Interrogée par Santé & Travail, l’agence nationale de santé publique n’a pas souhaité expliquer ni commenter ces données, en particulier cette hausse brutale dans une période où beaucoup de salariés sont en congés. Elle a finalement donné par mail un élément de réponse sommaire : « Plusieurs hypothèses pourraient expliquer cette augmentation. Tout d’abord, la reprise progressive des entreprises après le déconfinement, et la reprise du travail en présentiel au cours de l’été. Puis également, conjugué à cela, le relâchement observé des mesures barrières et de la distanciation sociale, de manière générale, y compris sur les lieux du travail, favorise les chaines de transmission et la survenue de clusters. »
Le port obligatoire du masque sur les lieux de travail et le règlement sanitaire en entreprise entré en vigueur le 2 septembre suffiront-ils à enrayer le foisonnement de clusters professionnels ?

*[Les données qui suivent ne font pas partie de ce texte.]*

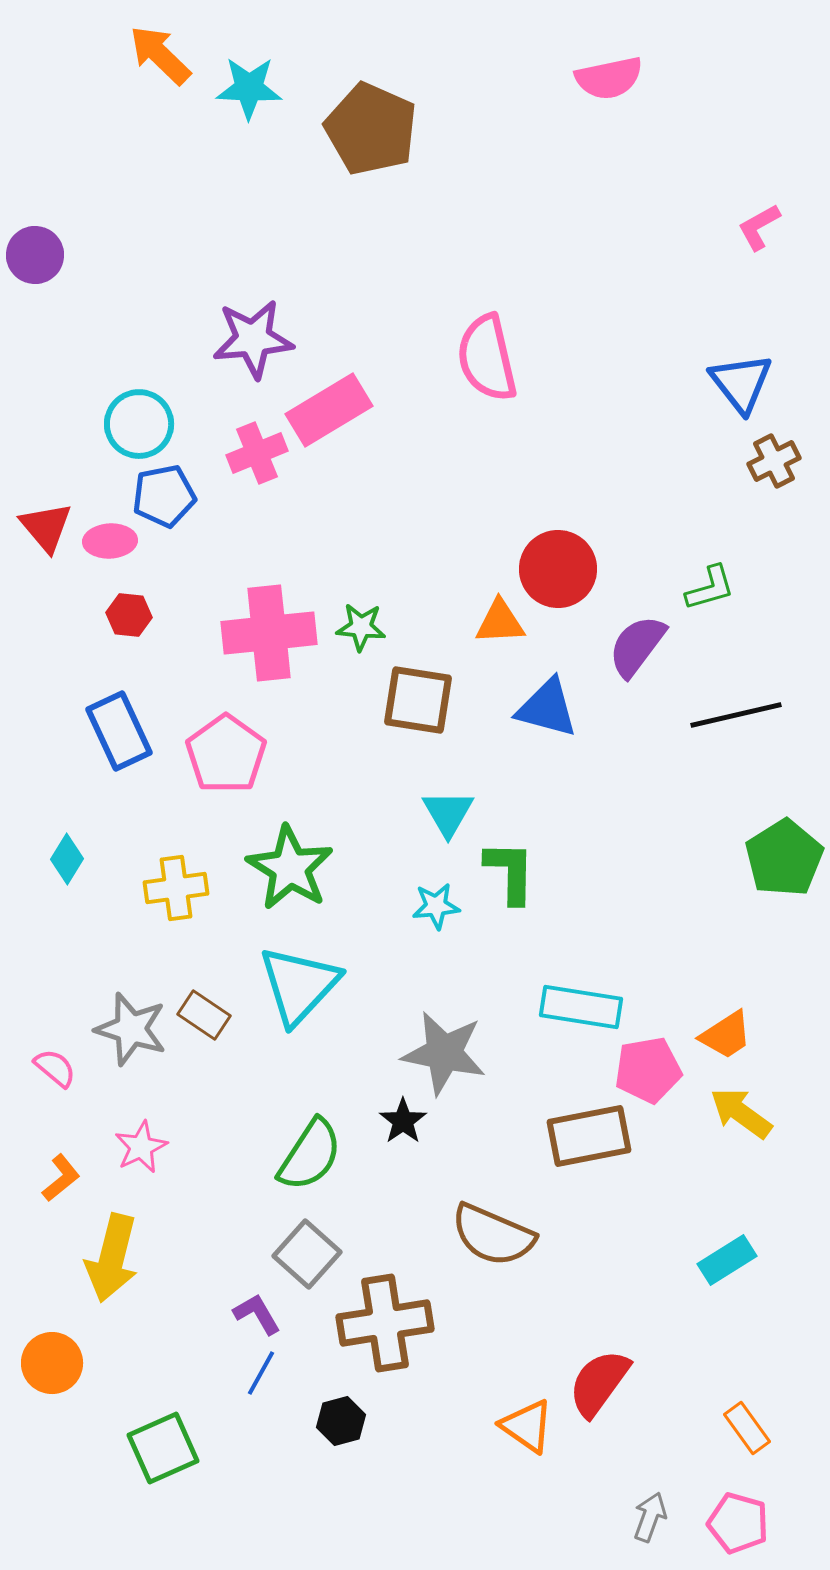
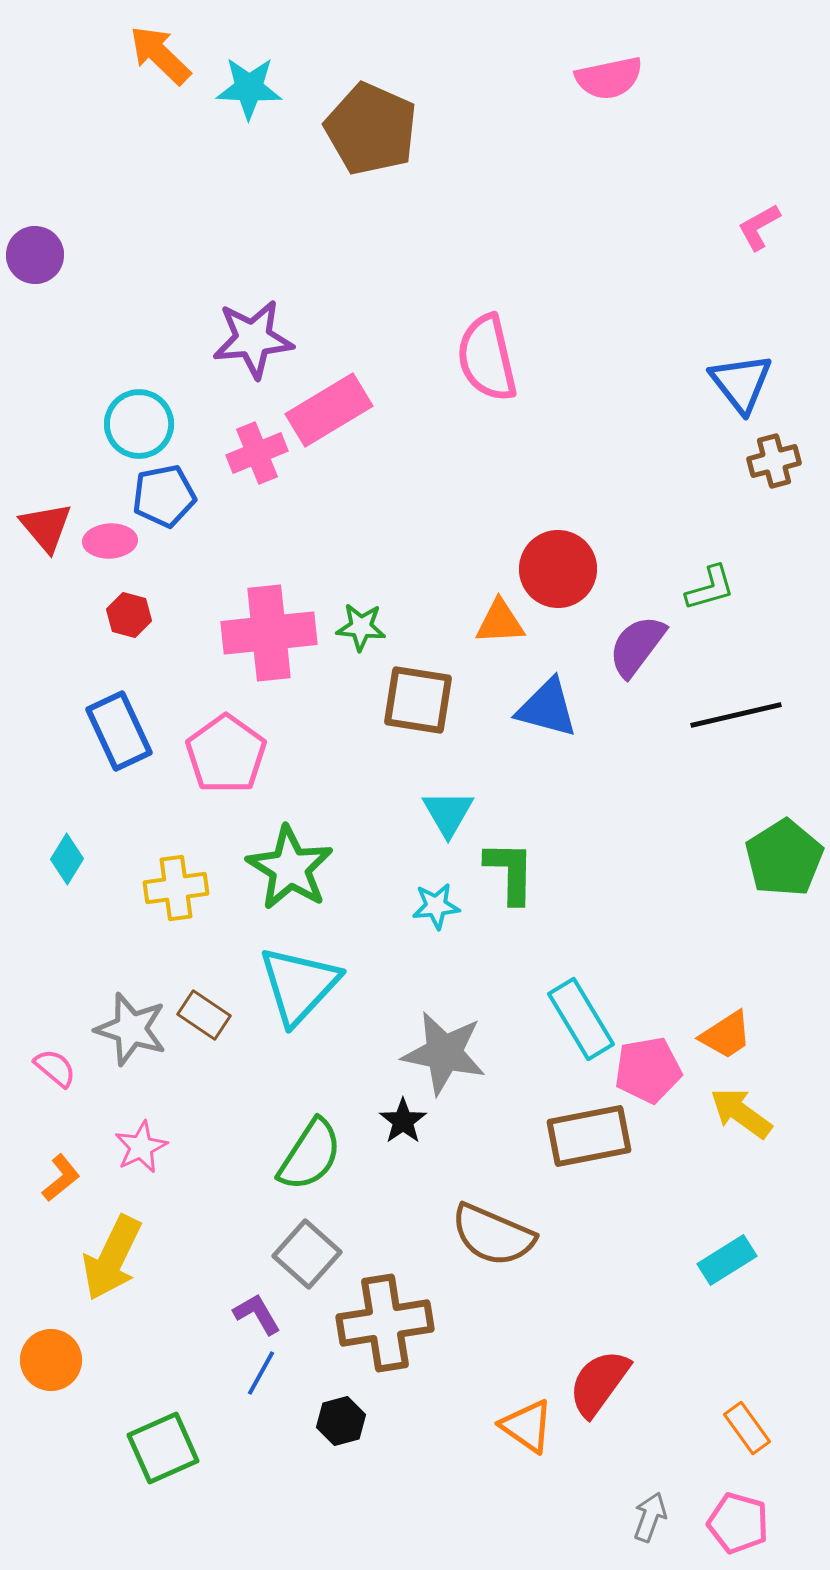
brown cross at (774, 461): rotated 12 degrees clockwise
red hexagon at (129, 615): rotated 9 degrees clockwise
cyan rectangle at (581, 1007): moved 12 px down; rotated 50 degrees clockwise
yellow arrow at (112, 1258): rotated 12 degrees clockwise
orange circle at (52, 1363): moved 1 px left, 3 px up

Le circuit de « contact tracing »
Eliane Patriarca

Lorsqu’un cluster est détecté, ce sont les Agences régionales de santé (ARS) qui sont chargées du « contact tracing », c’est-à-dire de l’ensemble des actions visant à limiter la diffusion du virus à partir des nouveaux cas, à détecter et briser prospectivement les chaînes de transmission le plus rapidement possible. Ce dispositif se déploie à trois niveaux : d’abord, les médecins de ville, premiers maillons de la recherche de contacts, qui font procéder au test de dépistage, interroge le malade pour connaître les personnes qu’il a croisées. Il transmet ces informations à la base de données « Contact Covid ». L’Assurance maladie prend le relais pour mener une enquête sanitaire auprès du malade et avertir ses relations. Puis les plateformes départementales de l’Assurance maladie interviennent pour la prise en charge des cas contacts identifiés qui doivent s’isoler et se voient délivrer, si le télétravail est impossible par exemple, un arrêt de travail. Enfin les ARS et Santé publique France prennent en charge l’identification des chaines de transmission.

 

  • 1Santé publique France, qui s’appuie sur les données collectées par les Agences régionales de santé, définit un cluster par « au moins trois cas confirmés ou probables, dans une période de sept jours, appartenant à une même communauté ou ayant participé à un même rassemblement de personnes ».